Jennens, who himself had built a considerable fortune from the slave trade, knew Diallo’s story. He may even have known Diallo personally, for he shared membership with Diallo in a “Gentleman’s Society” made up of the country’s leading intellectuals. Diallo’s name, rendered as Jalla, appears very close to Jennens’ on the published membership roll—and when King, devouring archives and libraries to research Every Valley, laid eyes on it, he recalls, “I thought, here’s another one of those astonishing connections of these lives of torment and brokenness that all end up spinning into a monument to the idea of hope.”

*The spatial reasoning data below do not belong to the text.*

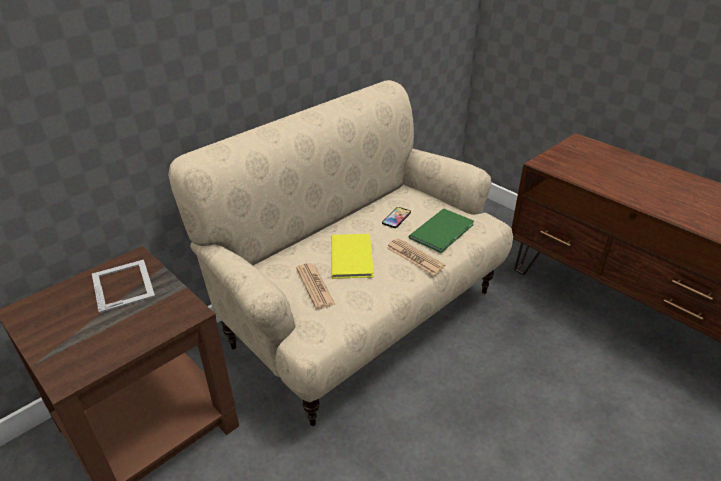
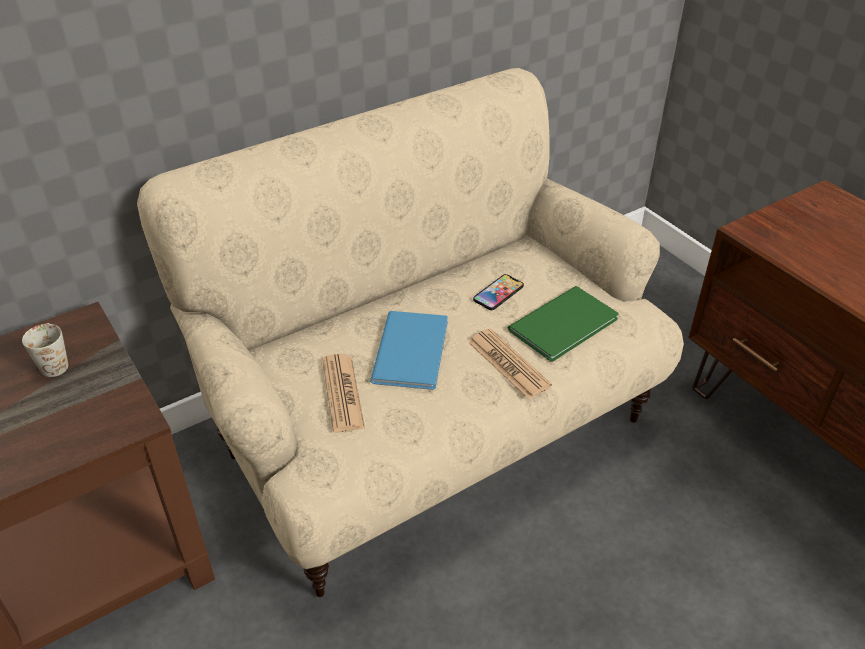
camera: 10 degrees right, 5 degrees up
picture frame [92,260,155,313] -> white mug [22,323,68,377]
yellow book [331,234,374,279] -> blue book [370,311,448,390]

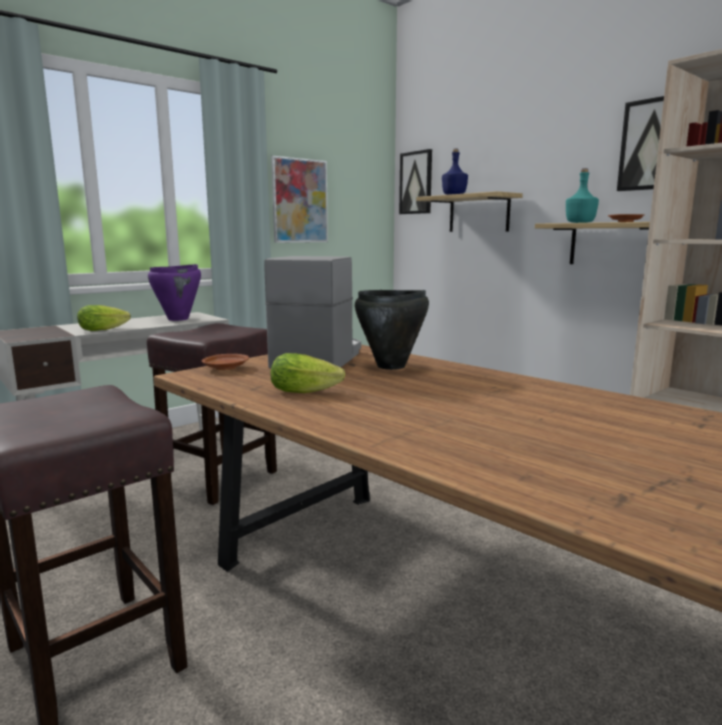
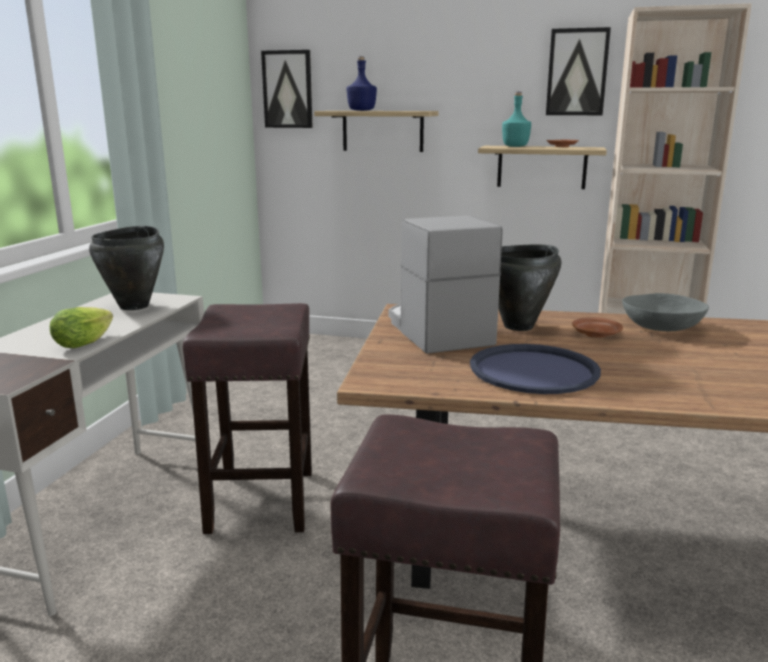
camera: 35 degrees left, 5 degrees up
purple cooking pot [148,264,201,321] -> black cooking pot [89,226,164,310]
brown plate [202,354,249,370] -> brown plate moved to [572,317,623,338]
picture [271,156,328,243] -> none
lettuce [271,353,345,393] -> blue tray [470,344,601,394]
none -> grey bowl [622,293,709,331]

That monument first took the form of a jumbled mountain of manuscripts that Jennens presented to Handel. More a tome than a libretto, Jennens’ text caught Handel at a time when he was eager for a meaningful project, having idled away a few years with his own eating and drinking binges. Handel, whom King likens to Sondheim as much as Bach, got to work, intent on reinventing himself musically even as, King says, “he recycled a few things that he’d tried out before,” paring down Jennens’ text to manageable length and pulling it together with the magnificent oratorio that, in its insistent repetition of “hallelujah,” speaks of glory to reward so much suffering.
The resulting score, with the basic shape that we know today, was slow to take hold. Handel premiered it in Dublin in April 1742, where, thanks to an emotive performance by yet another psychically wounded figure, the singer Susannah Cibber, it met with an enthusiastic reception. (Jonathan Swift was in the audience.) Handel staged it in London the following year, where “it met with sort of polite enthusiasm,” as King puts it. Polite or not, audiences grew, performances multiplied—as King notes in Every Valley, Handel performed it 36 times, “more frequently than any other oratorio he ever composed”—and soon Messiah was on its way to becoming a classic.
Few contemporary readers will know much of George II, Queen Anne, Charles Jennens, Ayuba Diallo, Susannah Cibber, or even George Frideric Handel himself—until, that is, they read Every Valley. More than the story of how a beloved musical work was created and entered the canon, King’s book speaks to how unlikely coincidences shape our lives and thoughts. “It’s a story, I think, about the way in which our own legacies are things not of our own making,” King says. “The things that live on after us are subject to forces far larger than ourselves.”
Gregory McNamee is a contributing writer.